[Bug 516339] New: mysqld regularly crashes
http://bugzilla.novell.com/show_bug.cgi?id=516339 Summary: mysqld regularly crashes Classification: openSUSE Product: openSUSE 11.0 Version: Final Platform: x86-64 OS/Version: Other Status: NEW Severity: Critical Priority: P5 - None Component: Other AssignedTo: bnc-team-screening@forge.provo.novell.com ReportedBy: per.jessen@enidan.com QAContact: qa@suse.de Found By: --- User-Agent: Mozilla/5.0 (X11; U; Linux x86_64; en-GB; rv:1.8.1.6) Gecko/20070730 SUSE/2.0.0.6-25 Firefox/2.0.0.6 I'm not sure where this report really belongs, but as I am running an openSUSE built mysql binary I thought I'd start here. Not quite every day but perhaps 3-4 times a week, my mysql server crashes. It happens at roughly the same time every day, during some morning batch processing. Usually the table 'quarantine_archive' will need repairing, but not always. It has some 38 million rows. The batchjob that is running does a few hundred queries like this: mysql -Ddb_spamchek -h localhost -u spamchek_batch --password=spamchek -s -B -e "INSERT IGNORE INTO quarantine_archive SELECT * FROM quarantine WHERE state=1 AND domain='example.com'; DELETE FROM quarantine WHERE state=1 AND domain='example.com'" They're not running in parallel, but one-by-one. I'll attach the mysqld.log and some hardware info. Reproducible: Sometimes -- Configure bugmail: http://bugzilla.novell.com/userprefs.cgi?tab=email ------- You are receiving this mail because: ------- You are on the CC list for the bug.

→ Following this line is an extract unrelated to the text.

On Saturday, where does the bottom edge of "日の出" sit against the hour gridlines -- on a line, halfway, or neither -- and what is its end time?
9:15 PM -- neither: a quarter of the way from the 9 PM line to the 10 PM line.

http://bugzilla.novell.com/show_bug.cgi?id=516339 User per.jessen@enidan.com added comment http://bugzilla.novell.com/show_bug.cgi?id=516339#c1 --- Comment #1 from Per Jessen <per.jessen@enidan.com> 2009-06-25 01:17:18 MDT --- Created an attachment (id=300276) --> (http://bugzilla.novell.com/attachment.cgi?id=300276) mysqld log file I have replaced the actual domain names with 'example.com'. -- Configure bugmail: http://bugzilla.novell.com/userprefs.cgi?tab=email ------- You are receiving this mail because: ------- You are on the CC list for the bug.

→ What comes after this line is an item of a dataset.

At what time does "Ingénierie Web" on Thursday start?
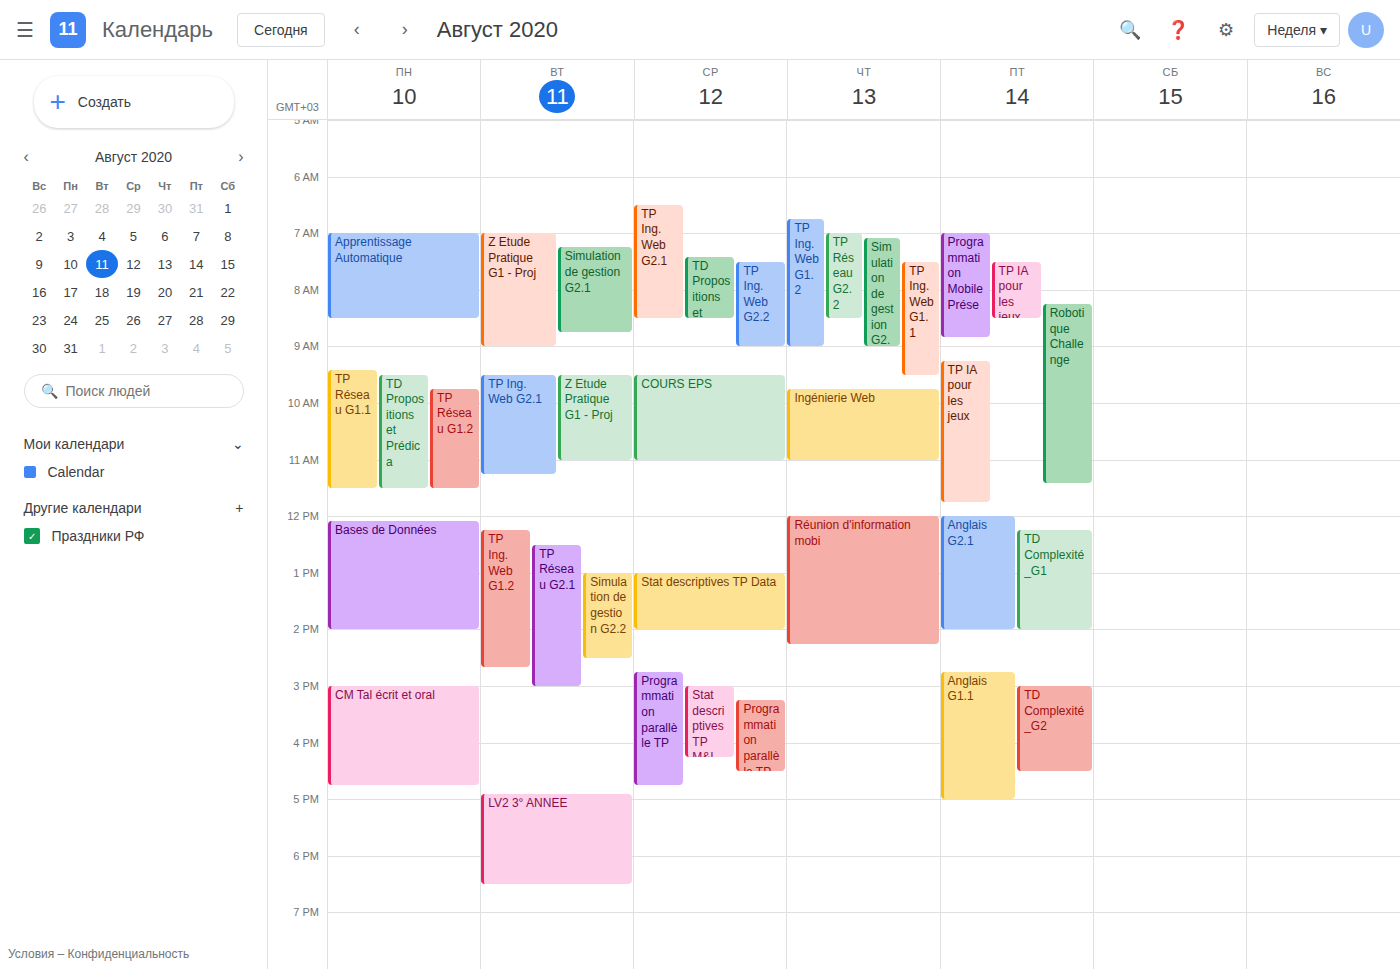
9:45 AM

http://bugzilla.novell.com/show_bug.cgi?id=516339 User per.jessen@enidan.com added comment http://bugzilla.novell.com/show_bug.cgi?id=516339#c2 --- Comment #2 from Per Jessen <per.jessen@enidan.com> 2009-06-25 01:19:59 MDT --- Created an attachment (id=300279) --> (http://bugzilla.novell.com/attachment.cgi?id=300279) output from hwinfo -all -- Configure bugmail: http://bugzilla.novell.com/userprefs.cgi?tab=email ------- You are receiving this mail because: ------- You are on the CC list for the bug.
http://bugzilla.novell.com/show_bug.cgi?id=516339 User meissner@novell.com added comment http://bugzilla.novell.com/show_bug.cgi?id=516339#c3 Marcus Meissner <meissner@novell.com> changed: What |Removed |Added ---------------------------------------------------------------------------- Status|NEW |NEEDINFO CC| |meissner@novell.com Info Provider| |per.jessen@enidan.com AssignedTo|bnc-team-screening@forge.pr |mhrusecky@novell.com |ovo.novell.com | --- Comment #3 from Marcus Meissner <meissner@novell.com> 2009-06-25 11:28:15 MDT --- its still lackking info... can you attach gdb to mysqld and try getting a better backtrace? perhaps with debuginfo installed too? -- Configure bugmail: http://bugzilla.novell.com/userprefs.cgi?tab=email ------- You are receiving this mail because: ------- You are on the CC list for the bug.
http://bugzilla.novell.com/show_bug.cgi?id=516339 User per.jessen@enidan.com added comment http://bugzilla.novell.com/show_bug.cgi?id=516339#c4 Per Jessen <per.jessen@enidan.com> changed: What |Removed |Added ---------------------------------------------------------------------------- Status|NEEDINFO |NEW Info Provider|per.jessen@enidan.com | --- Comment #4 from Per Jessen <per.jessen@enidan.com> 2009-06-26 00:47:43 MDT --- How about a core dump? That would be easy to acquire. I can certainly attach gdb, but this problem usually happens between 5 and 6 in the morning. On the weekend it might be possible to delay the batchjob and then try to reproduce with gdb attached. Can you provide detailed instructions for gdb, please. I take 'debuginfo' to mean the 'mysql-debug' package? Yep, I can install that, but I guess you would also me to run it instead of the regular server? -- Configure bugmail: http://bugzilla.novell.com/userprefs.cgi?tab=email ------- You are receiving this mail because: ------- You are on the CC list for the bug.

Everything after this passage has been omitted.